What’s happening: At its April 22 meeting, the Office of Health Care Affordability (OHCA) board voted 5-0 to move forward with reduced targets for a handful of hospitals. All other hospitals remain subject to the 3.5% target for 2025, which ramps down to 3% by 2029.
What else to know: This vote occurred on the same day the board reviewed nearly 100 written and verbal comments from the hospital field urging the board to reject the proposal until further analysis — including of the potential impact on patients — is completed.
Following a months-long campaign advising the OHCA board to reject the proposed hospital sector target, CHA released a media statement denouncing the board’s decision.
With Tuesday’s action, the board approved a modified version of its February proposal to apply reduced spending targets for the seven so-called “high-cost” hospitals. Under the proposal, spending growth for hospitals designated as high cost will be capped at 1.8% in 2026, dropping to 1.6% by 2029. These targets will apply to seven of the 11 hospitals OHCA previously identified. Four hospitals were removed from OHCA’s high-cost list because they had a small number of discharges or improved trends in at least two consecutive years.

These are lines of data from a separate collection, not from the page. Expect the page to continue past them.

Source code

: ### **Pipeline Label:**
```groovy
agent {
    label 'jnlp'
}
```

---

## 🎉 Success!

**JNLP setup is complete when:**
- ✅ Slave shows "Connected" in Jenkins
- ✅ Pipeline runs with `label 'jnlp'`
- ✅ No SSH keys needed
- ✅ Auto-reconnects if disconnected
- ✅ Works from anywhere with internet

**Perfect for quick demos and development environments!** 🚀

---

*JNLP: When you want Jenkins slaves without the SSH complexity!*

The board also approved an amendment requiring OHCA to annually provide the board with an updated list of hospitals that meet the “high-cost” criteria and factors to consider in identifying such hospitals. This would allow, but not require, the board to modify its list of high-cost hospitals annually.

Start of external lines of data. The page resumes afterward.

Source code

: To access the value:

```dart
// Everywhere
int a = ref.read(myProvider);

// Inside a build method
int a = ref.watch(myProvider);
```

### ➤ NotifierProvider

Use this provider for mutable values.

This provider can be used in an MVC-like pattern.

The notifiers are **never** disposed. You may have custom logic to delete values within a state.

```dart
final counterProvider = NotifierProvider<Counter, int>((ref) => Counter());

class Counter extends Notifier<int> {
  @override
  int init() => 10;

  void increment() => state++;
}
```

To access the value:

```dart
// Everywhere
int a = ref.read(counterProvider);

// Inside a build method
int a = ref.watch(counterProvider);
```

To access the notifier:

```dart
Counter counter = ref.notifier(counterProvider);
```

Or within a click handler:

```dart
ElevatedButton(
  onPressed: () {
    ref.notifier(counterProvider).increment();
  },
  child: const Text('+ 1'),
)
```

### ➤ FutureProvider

OHCA staff also updated the board on its:
- Approaches to measuring hospital outpatient spending, including potential data sources to inform the measure and plans to engage with stakeholders in developing and refining the measure through fall 2025
- Work from its Cost and Market Impact Review program, specifically that 16 transactions have been reviewed in the past year
- Progress toward measuring quality and equity performance, including its plans to present recommendations for hospital patient safety measures in fall 2025
Finally, due to the extensive public comment provided on the hospital sector target proposal, OHCA deferred to the May board meeting discussion of its work on establishing a behavioral health investment benchmark.